Si la memoria no me falla, algo que últimamente me ocurre a menudo, asistí por primera vez al  festival de Venecia en el año 2000. Era la 57 edición de la Mostra cinematográfica italiana y entre los largometrajes a concurso se proyectaba “La isla”, cuarto trabajo del director coreano Kim Ki-duk. No recuerdo por qué no estuve en la proyección, supongo que no me tocaba a mí hacer las entrevistas de la película ya que nos dividíamos el trabajo entre las dos redactoras que cubríamos el certamen para el medio en el que trabajábamos entonces, Canal +. A mí solían tocarme los trabajos más comerciales y en muchas ocasiones lo agradecía; descubrir los nuevos largometrajes de algunos supuestos “artistas” se hacía muy duro la mayoría de las veces. ¡Nadie es perfecto!

Tengo que confesar que de aquel festival recuerdo poco: las entrevistas a Richard Gere y Javier Bardem, por motivos diferentes y que ahora no vienen al caso; el primero presentaba en competición “El Dr. T y las mujeres” y el segundo, que se llevó la Copa Volpi al Mejor Actor, “Antes de que anochezca”. Lo que no olvidaré jamás, y por eso al enterarme de la muerte del director me vino a la cabeza mi primera visita al Lido veneciano, fue la reacción que provocó el pase de “La isla”, que participaba en la competición oficial. Nunca podré olvidar las caras desencajadas de mis compañeros al salir de la sala en la que se había proyectado y menos aún sus comentarios. Según sus palabras, “se trataba de la experiencia cinematográfica más desagradable que habían experimentado en su vida”. Sus afirmaciones quedaron confirmadas con el desmayo de una joven ante la crudeza de algunas imágenes, justo en el momento en el que la protagonista se clava un anzuelo en sus partes pudendas. Tan dura era la escena y tan mal lo pasó la chica, supusimos que se trataba de una corresponsal ya que era un pase de prensa, que tuvo que ser asistida por un periodista español, que además era médico, que presenció ambas escenas, la de la pantalla y la de la sala, en vivo y en directo.

He de reconocer, para mi vergüenza si lo pienso hoy en día, que el tal Kim Ki-duk no me interesó demasiado en aquel momento. No por el truculento relato de mis colegas, la dureza de las imágenes en cine nunca me ha impresionado y menos aún acobardado a la hora de ver una cinta, sino porque mis prejuicios me llevaron a la conclusión de que se trataba de un realizador pretencioso más, uno de esos que buscan hacerse un hueco llamando la atención de la manera más desagradable posible en vez de preocuparse por hacer un producto digno y entretenido.

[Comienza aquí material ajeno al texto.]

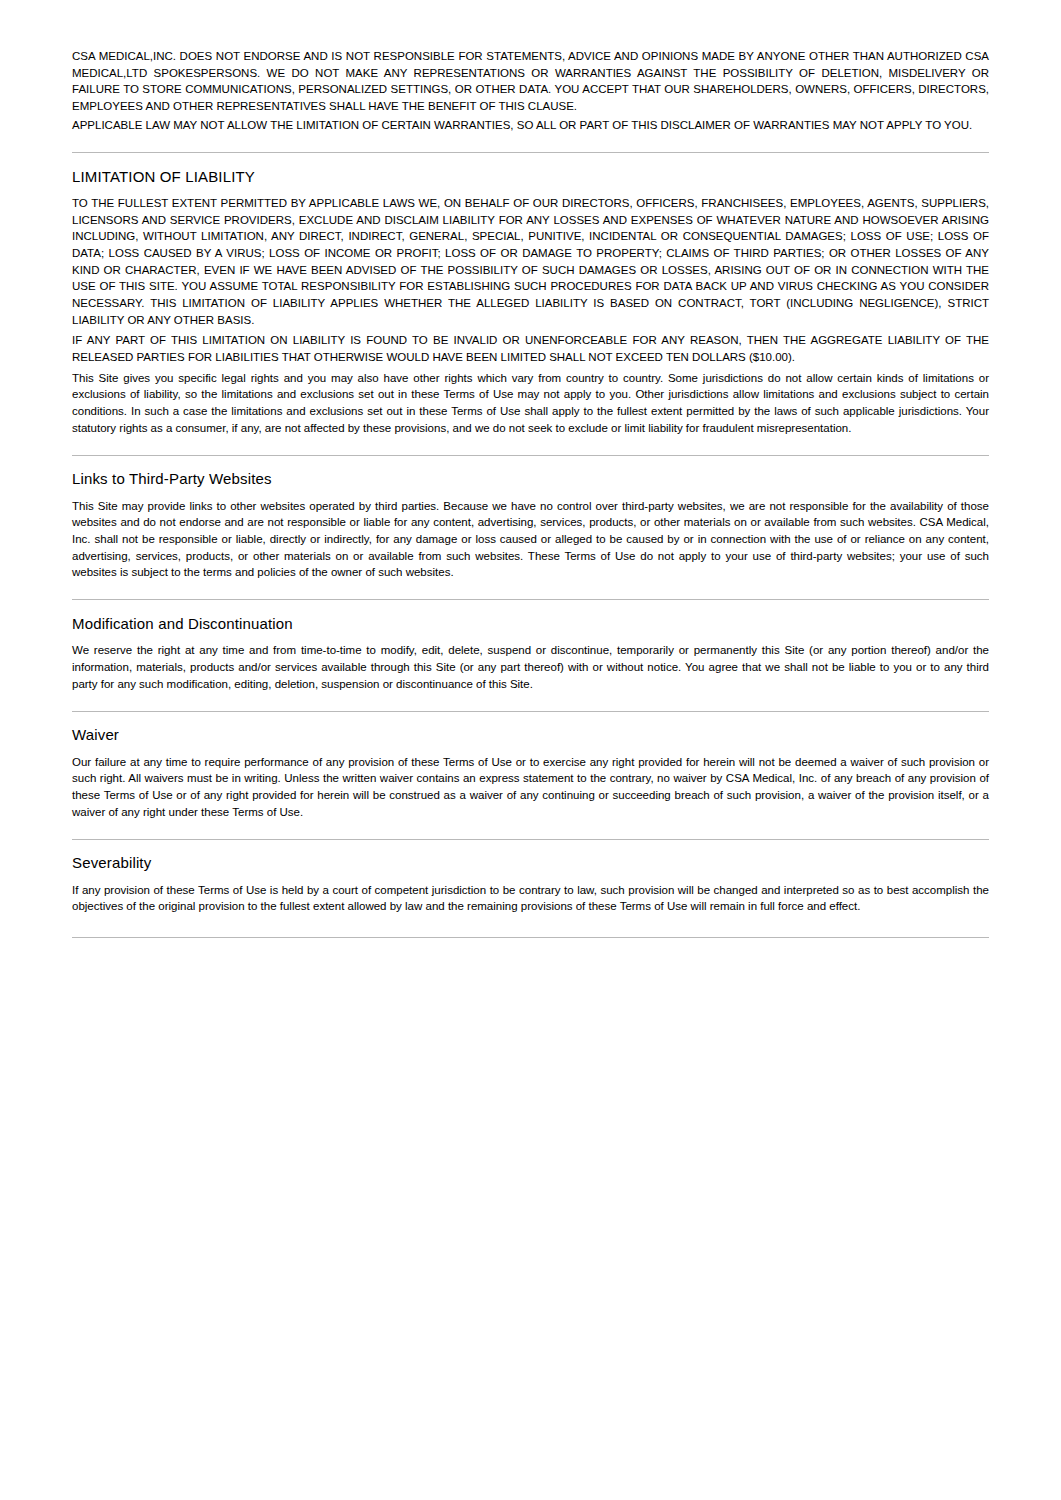CSA Medical,Inc. does not endorse and is not responsible for statements, advice and opinions made by anyone other than authorized CSA Medical,Ltd spokespersons. We do not make any representations or warranties against the possibility of deletion, misdelivery or failure to store communications, personalized settings, or other data. You accept that our shareholders, owners, officers, directors, employees and other representatives shall have the benefit of this clause.
Applicable law may not allow the limitation of certain warranties, so all or part of this disclaimer of warranties may not apply to you.
LIMITATION OF LIABILITY
To the fullest extent permitted by applicable laws we, on behalf of our directors, officers, franchisees, employees, agents, suppliers, licensors and service providers, exclude and disclaim liability for any losses and expenses of whatever nature and howsoever arising including, without limitation, any direct, indirect, general, special, punitive, incidental or consequential damages; loss of use; loss of data; loss caused by a virus; loss of income or profit; loss of or damage to property; claims of third parties; or other losses of any kind or character, even if we have been advised of the possibility of such damages or losses, arising out of or in connection with the use of this site. You assume total responsibility for establishing such procedures for data back up and virus checking as you consider necessary. This limitation of liability applies whether the alleged liability is based on contract, tort (including negligence), strict liability or any other basis.
If any part of this limitation on liability is found to be invalid or unenforceable for any reason, then the aggregate liability of the released parties for liabilities that otherwise would have been limited shall not exceed ten dollars ($10.00).
This Site gives you specific legal rights and you may also have other rights which vary from country to country. Some jurisdictions do not allow certain kinds of limitations or exclusions of liability, so the limitations and exclusions set out in these Terms of Use may not apply to you. Other jurisdictions allow limitations and exclusions subject to certain conditions. In such a case the limitations and exclusions set out in these Terms of Use shall apply to the fullest extent permitted by the laws of such applicable jurisdictions. Your statutory rights as a consumer, if any, are not affected by these provisions, and we do not seek to exclude or limit liability for fraudulent misrepresentation.
Links to Third-Party Websites
This Site may provide links to other websites operated by third parties. Because we have no control over third-party websites, we are not responsible for the availability of those websites and do not endorse and are not responsible or liable for any content, advertising, services, products, or other materials on or available from such websites. CSA Medical, Inc. shall not be responsible or liable, directly or indirectly, for any damage or loss caused or alleged to be caused by or in connection with the use of or reliance on any content, advertising, services, products, or other materials on or available from such websites. These Terms of Use do not apply to your use of third-party websites; your use of such websites is subject to the terms and policies of the owner of such websites.
Modification and Discontinuation
We reserve the right at any time and from time-to-time to modify, edit, delete, suspend or discontinue, temporarily or permanently this Site (or any portion thereof) and/or the information, materials, products and/or services available through this Site (or any part thereof) with or without notice. You agree that we shall not be liable to you or to any third party for any such modification, editing, deletion, suspension or discontinuance of this Site.
Waiver
Our failure at any time to require performance of any provision of these Terms of Use or to exercise any right provided for herein will not be deemed a waiver of such provision or such right. All waivers must be in writing. Unless the written waiver contains an express statement to the contrary, no waiver by CSA Medical, Inc. of any breach of any provision of these Terms of Use or of any right provided for herein will be construed as a waiver of any continuing or succeeding breach of such provision, a waiver of the provision itself, or a waiver of any right under these Terms of Use.
Severability
If any provision of these Terms of Use is held by a court of competent jurisdiction to be contrary to law, such provision will be changed and interpreted so as to best accomplish the objectives of the original provision to the fullest extent allowed by law and the remaining provisions of these Terms of Use will remain in full force and effect.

La Mostra terminó y no me acordé más del coreano hasta cuatro años después, cuando presentó en el mismo evento “Hierro 3” y me tocó cubrirla. ¡Qué impacto me provocó aquella película! Una obra maestra a la altura de muchos de los grandes clásicos del cine que había admirado toda mi vida, reflexioné al salir de la proyección. ¿Cómo no había visto antes los trabajos del director? ¿Por qué había sido tan necia, tan estrecha de mente, como para negarme a explorar su cine? En aquel mismo momento decidí que tenía que recuperar toda su filmografía y al volver a España me dediqué a ello en cuerpo y alma.

Actualmente, Kim Ki-duk es para mí uno de los mejores directores de los últimos veinte años. Un referente a destacar en la cinematografía mundial. Por eso, al enterarme de la noticia de su muerte, me he quedado como la protagonista de “La isla”: sin palabras; ya han pasado unas horas desde que leí la noticia y sigo tan muda como sus mejores películas, que, aunque ninguna lo sea, la mayoría lo parecen. Porque el cine de este maravilloso director surcoreano es fascinante. A través de sus imágenes y prácticamente sin diálogos, como muchos de los grandes, es capaz de transmitir los sentimientos más profundos, las emociones más intensas. Los silencios, las contemplativas atmósferas y la quietud se han convertido en su marca personal e intransferible, todo ello en contraposición con un poético sentido del erotismo y una violencia truculenta que en ocasiones se convierte en terrorífica. Si para mí el cine de John Ford es pura poesía, me atrevo a decir que el de Kim Ki-duk, salvando las distancias pero sin desmerecer, también lo es. Descansa en paz, querido Kim Ki-duk, yo nunca dejaré de disfrutar con tu cine. ¡Gracias por existir!